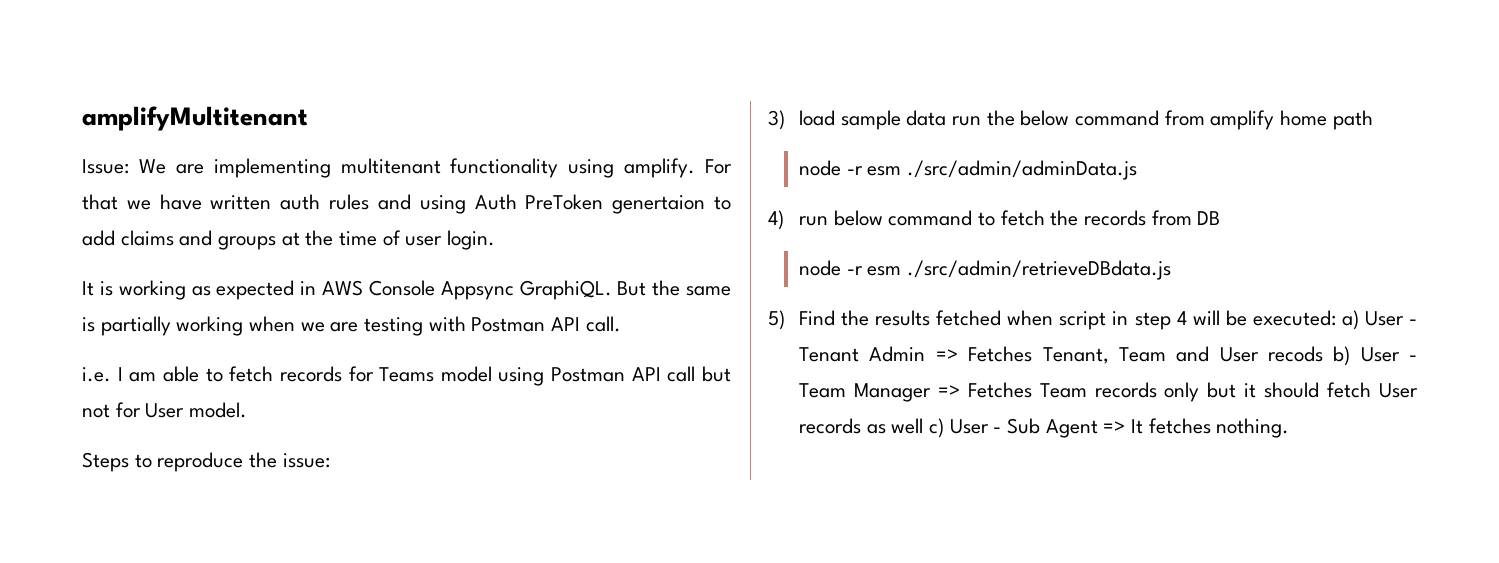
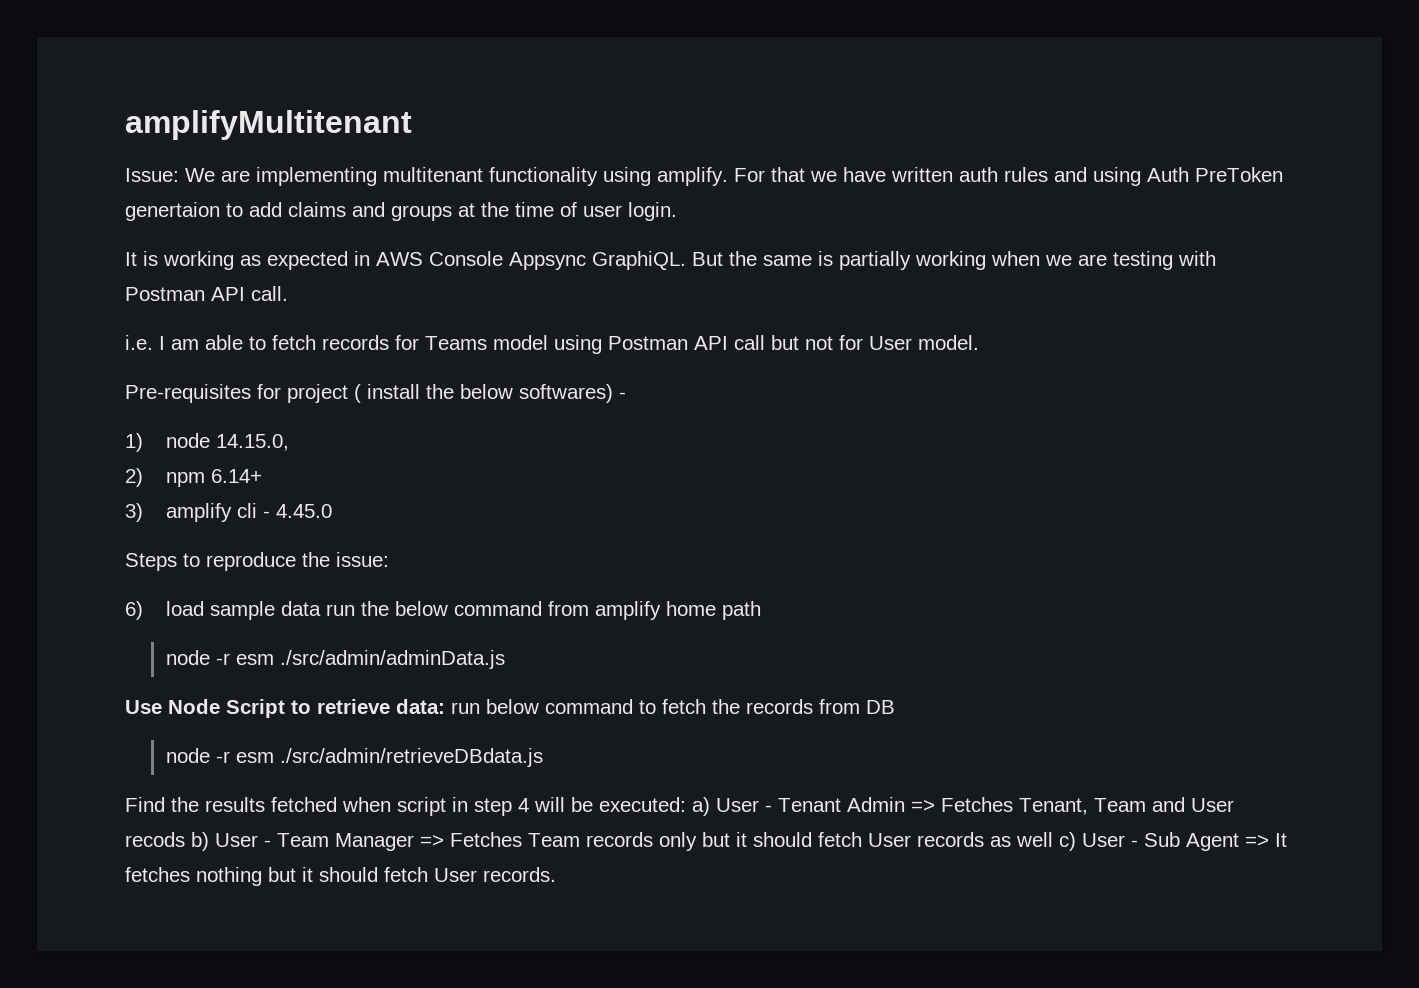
(248, 410) none -> [125,384,626,403] [125,433,289,452] [125,468,262,487] [125,503,332,522] // Pre-requisites for project ( install the below softwares) - // 1) node 14.15.0, // 2) npm 6.14+ // 3) amplify cli - 4.45.0
[768,110,785,130] 3) -> [125,601,143,620] 6)
[768,210,784,230] 4) -> [125,699,445,718] Use Node Script to retrieve data:
[768,310,785,330] 5) -> (543, 757) none
[1216,418,1290,438] nothing. -> [196,867,556,886] nothing but it should fetch User records.

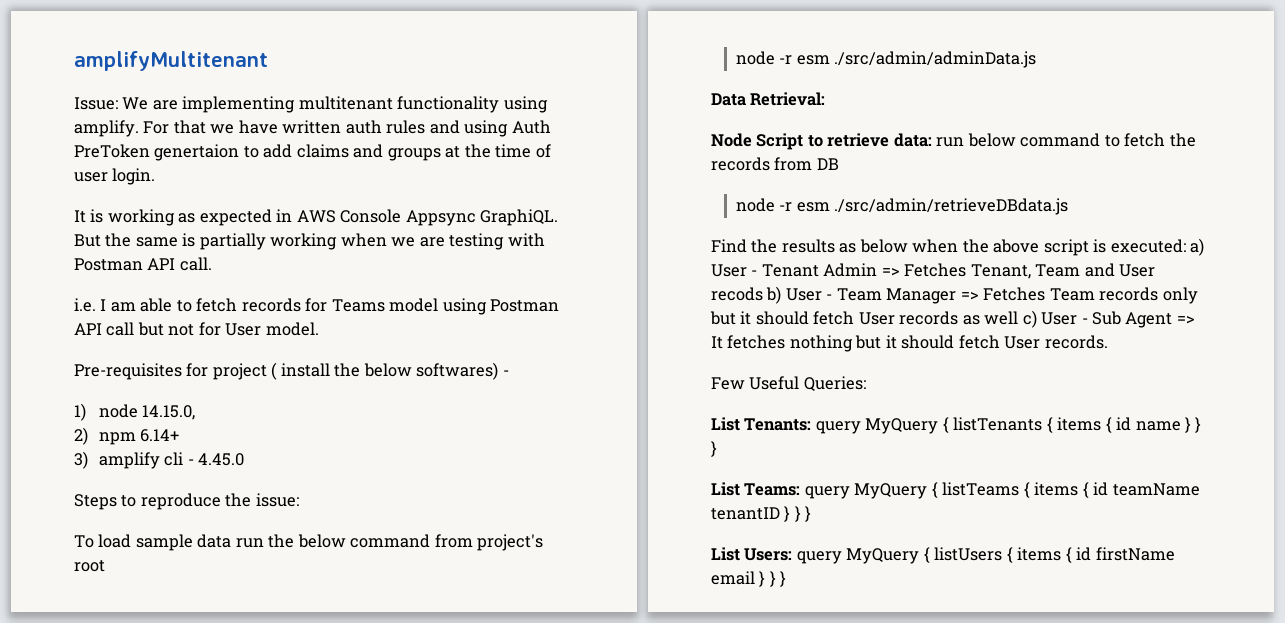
[125,601,143,620] 6) -> [74,535,94,548] To
[594,601,761,620] amplify home path -> [477,534,544,551] [74,560,105,572] project's root
[125,700,162,714] Use -> [711,92,826,106] Data Retrieval: //
[271,797,593,816] fetched when script in step 4 will be -> [839,239,1107,256] as below when the above script is
(556, 874) none -> [711,376,866,391] [711,417,1202,434] [711,441,717,457] [711,482,1200,499] [711,506,812,522] [711,547,1175,564] [711,571,787,587] // Few Useful Queries: // List Tenants: query MyQuery { listTenants { items { id name } } } // List Teams: query MyQuery { listTeams { items { id teamName tenantID } } } // List Users: query MyQuery { listUsers { items { id firstName email } } }

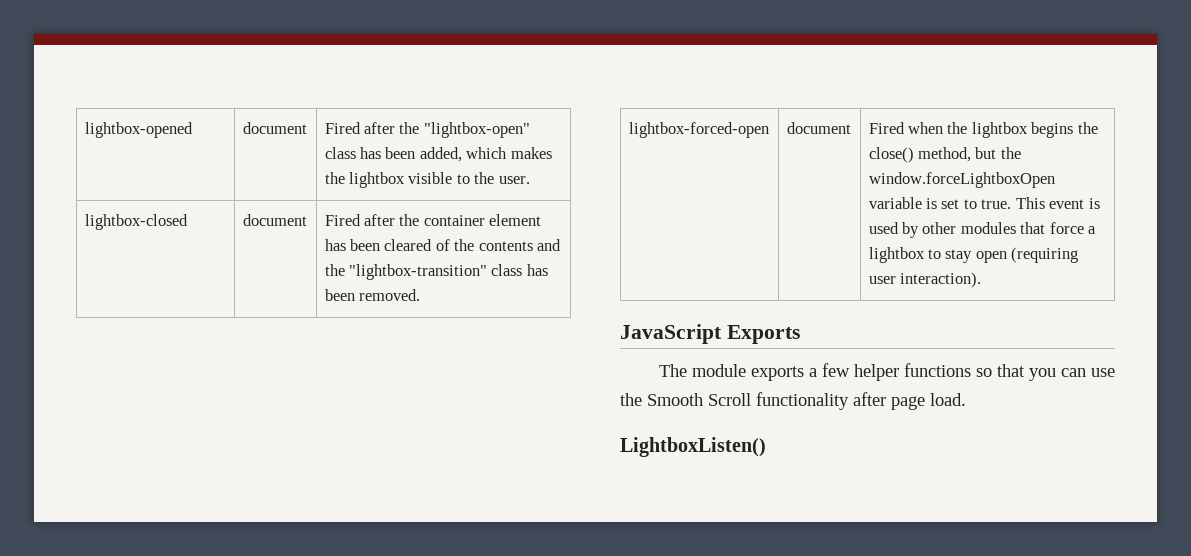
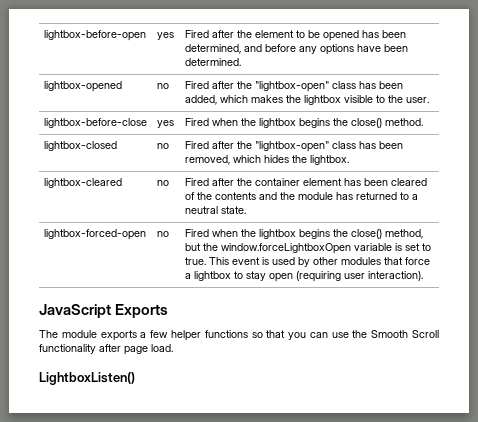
(84, 130) none -> [43,30,146,41] [156,32,174,40] [184,30,406,41] [184,44,408,55] [184,58,241,66] lightbox-before-open | yes | Fired after the element to be opened has been determined, and before any options have been determined. //
[242,122,307,134] document -> [156,83,169,89] no
[84,214,188,230] [242,214,307,226] lightbox-closed | document -> [43,118,147,128] [156,120,174,128] [184,118,423,128] [43,141,117,151] [156,143,169,149] [184,141,403,152] [184,155,349,165] [43,178,122,188] [156,180,169,186] lightbox-before-close | yes | Fired when the lightbox begins the close() method. // lightbox-closed | no | Fired after the "lightbox-open" class has been removed, which hides the lightbox. // lightbox-cleared | no
[349,264,548,280] [324,289,421,301] "lightbox-transition" class has been removed. -> [297,192,418,200] [184,206,246,214] module has returned to a neutral state.
[786,122,851,134] document -> [156,231,169,237] no

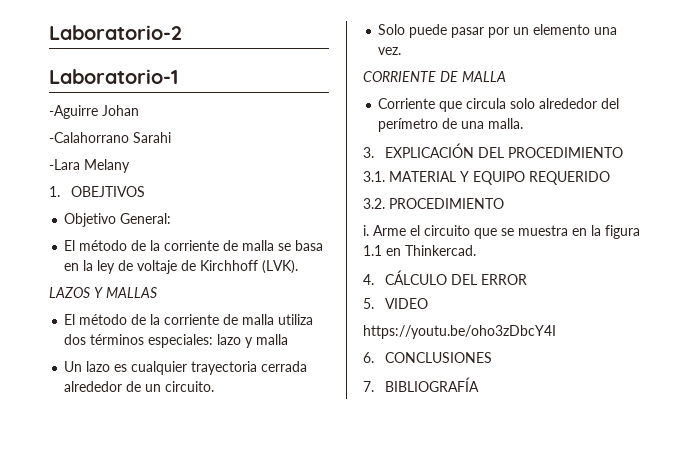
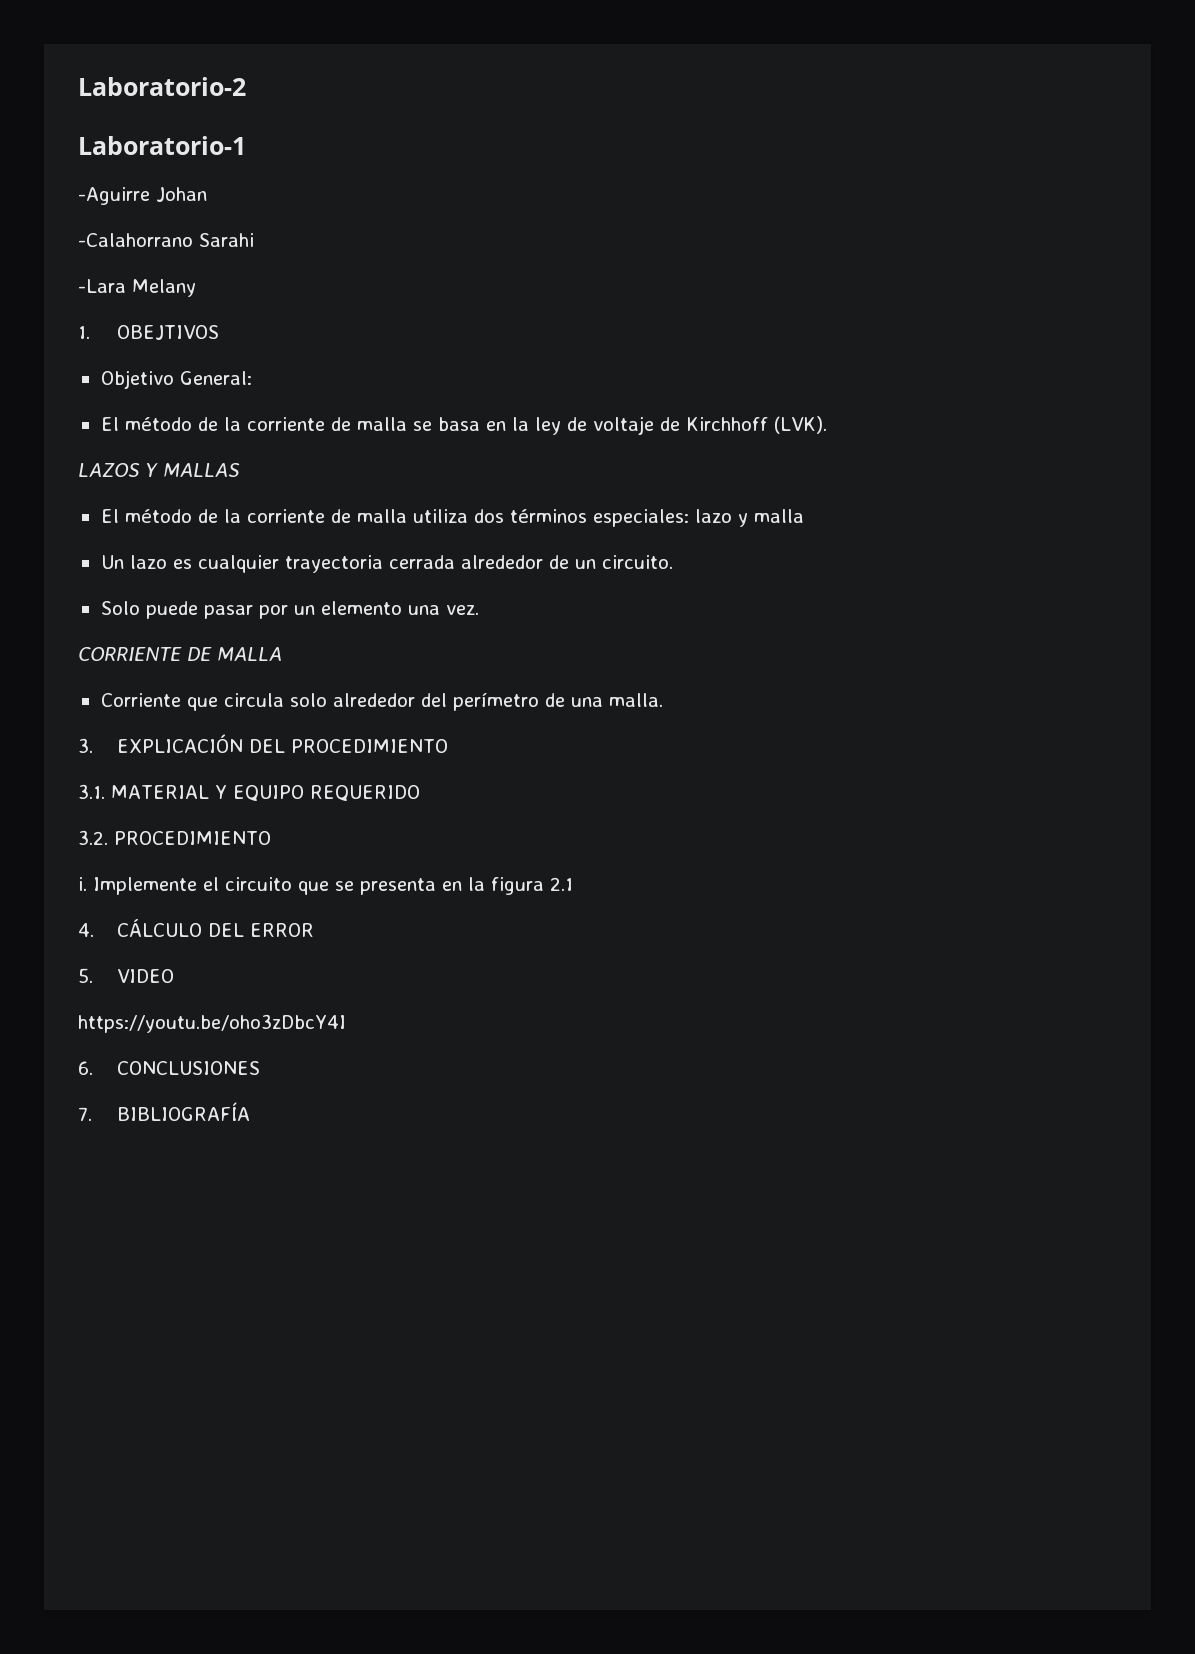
[373,225,406,236] Arme -> [93,877,197,895] Implemente
[518,225,568,236] muestra -> [360,878,436,895] presenta
[363,245,476,256] 1.1 en Thinkercad. -> [550,877,573,891] 2.1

--

## Requirement
Every line that contains the string "none" should be returned from the data.

## Task solution
(248, 410) none -> [125,384,626,403] [125,433,289,452] [125,468,262,487] [125,503,332,522] // Pre-requisites for project ( install the below softwares) - // 1) node 14.15.0, // 2) npm 6.14+ // 3) amplify cli - 4.45.0
[768,310,785,330] 5) -> (543, 757) none
(556, 874) none -> [711,376,866,391] [711,417,1202,434] [711,441,717,457] [711,482,1200,499] [711,506,812,522] [711,547,1175,564] [711,571,787,587] // Few Useful Queries: // List Tenants: query MyQuery { listTenants { items { id name } } } // List Teams: query MyQuery { listTeams { items { id teamName tenantID } } } // List Users: query MyQuery { listUsers { items { id firstName email } } }
(84, 130) none -> [43,30,146,41] [156,32,174,40] [184,30,406,41] [184,44,408,55] [184,58,241,66] lightbox-before-open | yes | Fired after the element to be opened has been determined, and before any options have been determined. //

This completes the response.